Bates News, Bates Research | 07-19-19
Is the Increase in Option-Related Cases Affecting Your Firm and Clients?
Bates Group is alerting counsel that we are seeing an uptick in option-related cases where firms offered their clients strategies to increase the yield in their investment portfolio, often involving options trading in order to earn premium income to enhance a portfolio’s regular returns.
Examples of these strategies include covered call writing, zero cost collars and the use of so-called “iron condors” – cashless options trading strategies used to generate premium income in addition to the yield on an investor’s current portfolio, while offering downside protection from potential losses.
Bates Group Support:
Bates staff and experts have provided both consulting and testimony services in matters involving options trading within a client account. Bates experts have opined on the appropriateness of the options trading, as well as the role the option positions play within the client’s overall investment strategy and portfolio of holdings. Bates has performed quantitative analyses examining the likelihood that an option position bought or sold by a client will end in a gain or loss, providing a single figure capturing the probability weighted expected value from the purchase or sale of the option position.

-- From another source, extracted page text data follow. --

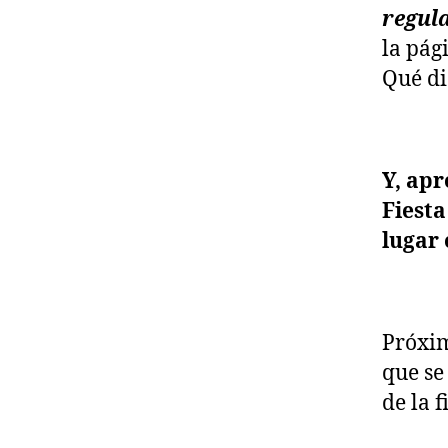
regula
la pág
Qué di
Y, ap
Fiest
lugar
Próxim
que se
de la f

Bates experts have also provided in-depth knowledge and analysis concerning commonly employed options trading strategies and the role of these strategies within an overall investment objective, as well as the relative risks created for the client. Bates consultants and experts have also provided analysis and testimony in support of matters involving premium generation strategies employed to generate additional yield on a client’s portfolio, such as those involving iron condors or other means by which the held portfolio serves as collateral for options-related, income-focused trading.
Specifically, Bates can assist in the following ways:
- Analyzing the trading in claimant’s brokerage accounts to determine the P/(L) associated with the strategy, and quantifying out-of-pocket losses.
- Assessing if the strategy changed over time, where the strategies may have failed, and explaining how any losses occurred. This can include an evaluation of whether the stated strategy was deviated from in a meaningful way, leading to losses.
- Assessing the adequacy of internal and external disclosures.
- Assessing the net premium received versus the level of risk involved in a position.
- Estimating position risk and return; forecasting the probability of a loss and the probable size of a loss at the time positions were written.
- Assessing the suitability of the strategy and the suitability of the size of the strategy mandate.
The Bates team of consulting and testifying experts bring a clear understanding of the theory behind how these strategies work from an academic and industry perspective, from a business side and in-house perspective during the client education phase, and from a sales practice aspect when clients invest using this strategy.